Peace in Peril
August 23rd, 2016
For The Peace in Peril (Harbour $24.95), independent journalist Christopher Pollon has examined the first steps of construction for the most expensive infrastructure project in B.C. history.
Far from the prosperity of SUVs, bike lanes and fireworks under the bubble of unreality called Vancouver, a proposed 93-square-kilometre artificial lake will soon eliminate access to the the best topsoil left in northern B.C. That’s because the B.C. government has given a green light for a 60-metre-high wall of compacted earth that will stretch more than a kilometre across the main stem of the Peace River.
Farmers, ranchers and trappers will lose their homes, and of course habitat big and small will affected. To witness the geography that will be radically changed, Pollon and photojournalist Ben Nelms have paddled through the section of the river that will be destroyed by the Site C dam reservoir. By also touring the same stretch by land, they have interviewed locals who stand to lose everything.

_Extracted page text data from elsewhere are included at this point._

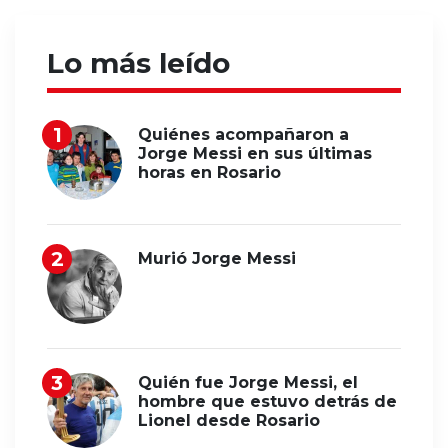
Lo más leído
Quiénes acompañaron a
Jorge Messi en sus últimas
horas en Rosario
Murió Jorge Messi
Quién fue Jorge Messi, el
hombre que estuvo detrás de
Lionel desde Rosario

The area has been home to humans for for eleven thousand years.
The Peace in Peril also tells the story of a trade-off of resources like timber and farmland for hydro power. Most people in southern British Columbia don’t have a clue. So the book is designed to generate more awareness and critical discussion.
Christopher Pollon is a Vancouver-based independent journalist who reports on the politics of natural resources, focusing on energy, mines and oceans. His work has appeared in The Walrus, Reader’s Digest, The Globe and Mail, and National Geographic Books, earning nominations by the National Magazine Awards (2016) and Western Magazine Awards (2013) for best business writing. Since 2008 he has been a Contributing Editor at The Tyee.